Personal information
- Native name: Муса Гиланиевич Евлоев
- Full name: Musa Gilaniyevich Evloev
- Nationality: Russian
- Born: 31 March 1993 (age 33) Nesterovskaya, Ingushetia, Russia
- Height: 1.80 m (5 ft 11 in)
- Weight: 96 kg (212 lb)

Sport
- Country: Russia
- Sport: Wrestling
- Event: Greco-Roman
- Club: Sparta
- Coached by: F. P. Avakov, V. V. Khromov

Medal record
Men's Greco-Roman wrestling
Representing ROC
Olympic Games
| Gold medal – first place | 2020 Tokyo | 97 kg |
Representing Russia
World Championships
| Gold medal – first place | 2018 Budapest | 97 kg |
| Gold medal – first place | 2019 Nur-Sultan | 97 kg |
| Silver medal – second place | 2017 Paris | 98 kg |
European Championships
| Gold medal – first place | 2021 Warsaw | 97 kg |
| Gold medal – first place | 2019 Bucharest | 97 kg |
Individual World Cup
| Gold medal – first place | 2020 Belgrade | 97 kg |
World Cup
| Gold medal – first place | 2017 Tehran | 98 kg |
Military World Games
| Gold medal – first place | 2019 Wuhan | 97 kg |

= Musa Evloev =

Russian Greco-Roman wrestler (born 1993)

Musa Gilaniyevich Evloev (Муса Гиланиевич Евлоев; born 31 March 1993) is a Russian Greco-Roman wrestler. He won the gold medal in the 97 kg event at the 2020 Summer Olympics held in Tokyo, Japan. He is also a two-time world champion and two-time national champion, having won in 2016 and 2017. Internationally, Evloev won silver at the 2017 World Wrestling Championships in Paris, France, losing to Artur Aleksanyan from Armenia. That year he also won the 2017 Wrestling World Cup in Tehran, Iran.
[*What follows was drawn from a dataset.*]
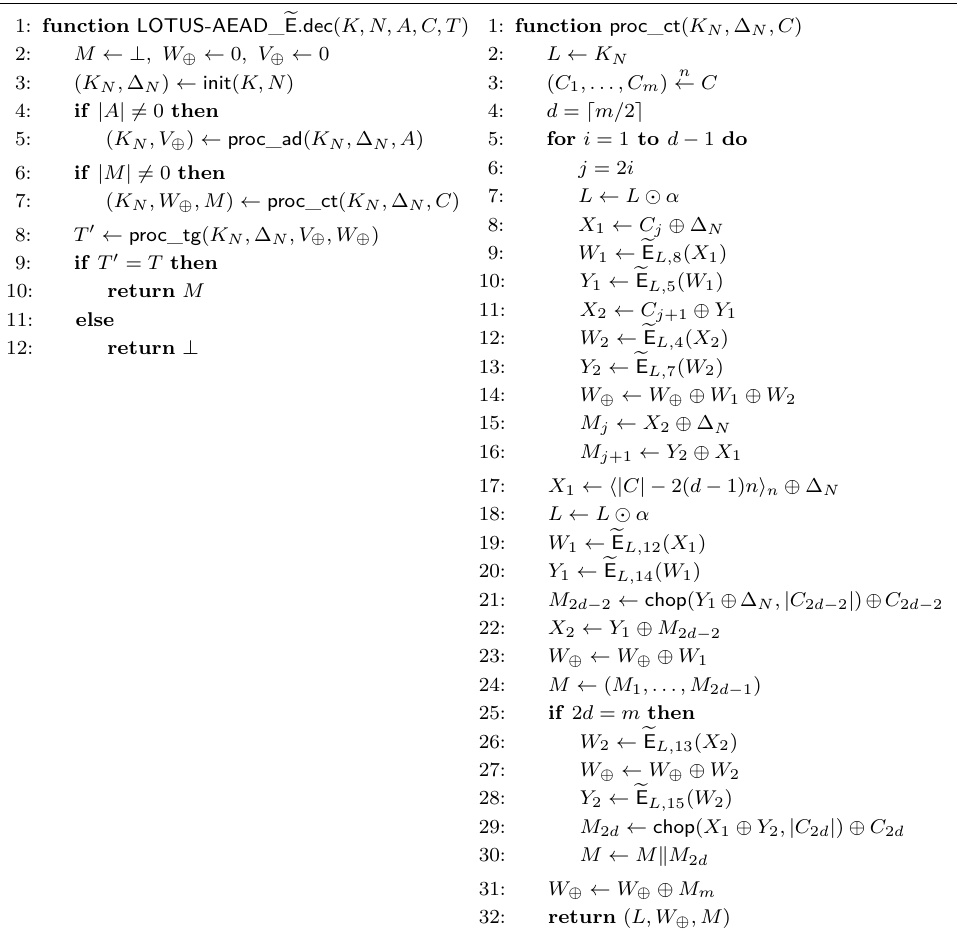
Algorithm 6 The verified decryption algorithm of LOTUS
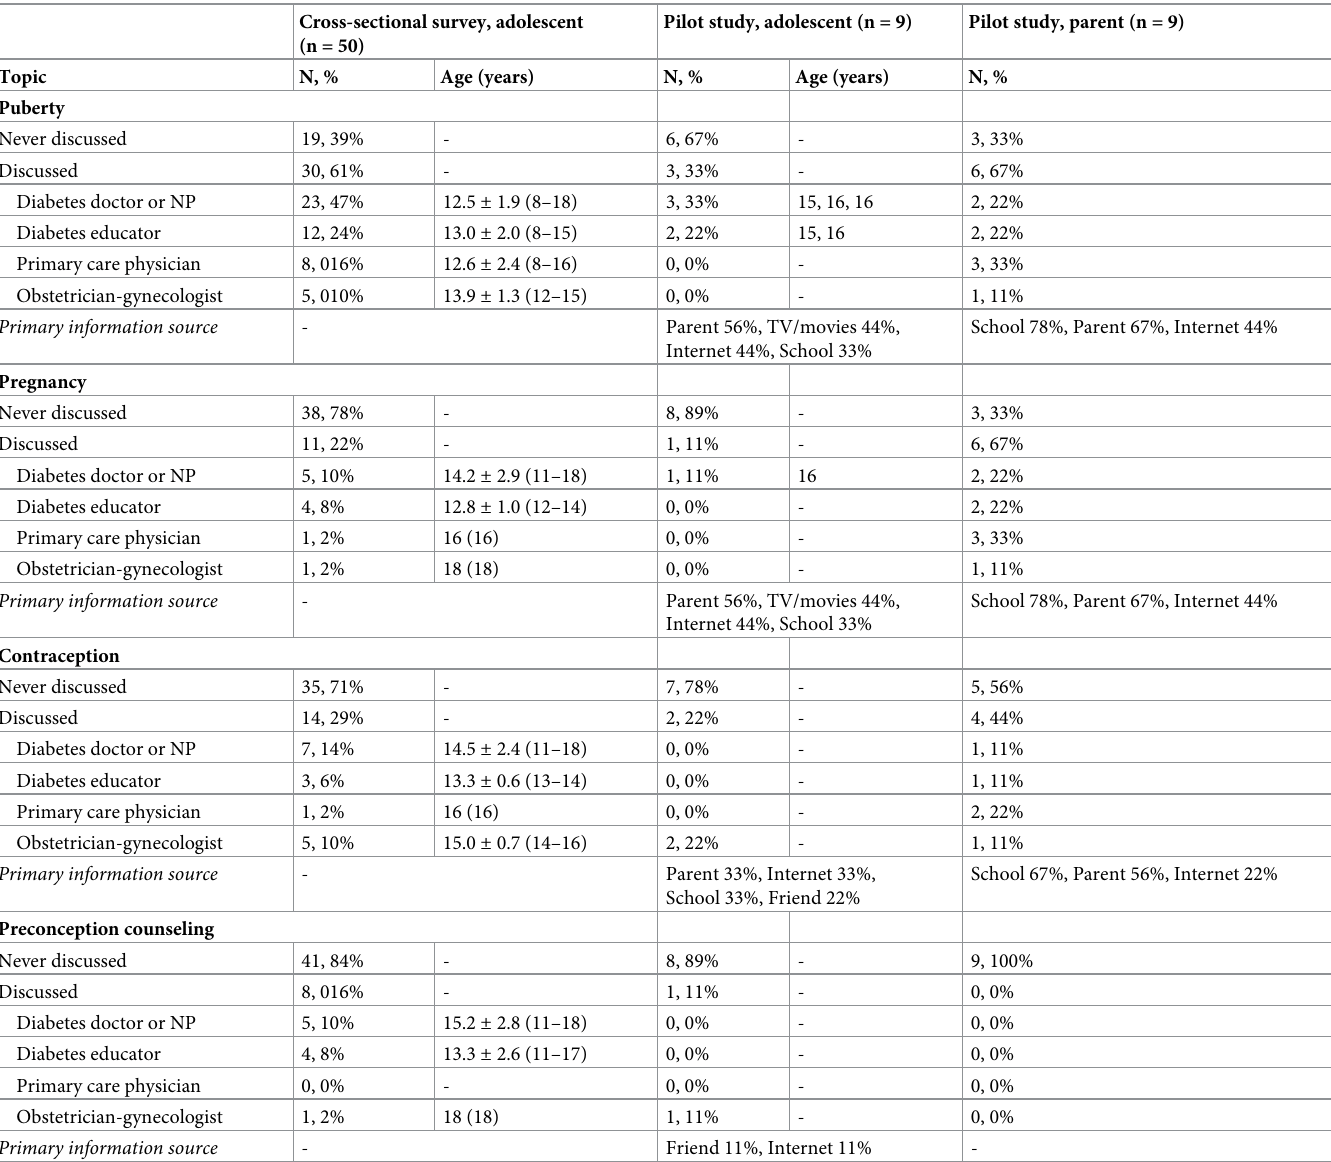
Table 3. Previous experiences with RHE. Shown as N, % or mean ± SD (range). Cross-sectional survey, adolescent (n =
He won the 2018 World Wrestling Championships, now in the 97 kg division, defeating Bulgarian Kiril Milov, 7–2 and at the 2019 World Wrestling Championships he won gold medal again, in the final match he beat Artur Aleksanyan.

In 2020, he won the gold medal in the 97 kg event at the Individual Wrestling World Cup held in Belgrade, Serbia. In 2021, he won the gold medal in the men's 97 kg event at the Matteo Pellicone Ranking Series 2021 held in Rome, Italy.

Evloev was barred from participating in the qualifying tournament for the 2024 Summer Olympics after being photographed standing near a poster reading "No to Nazism".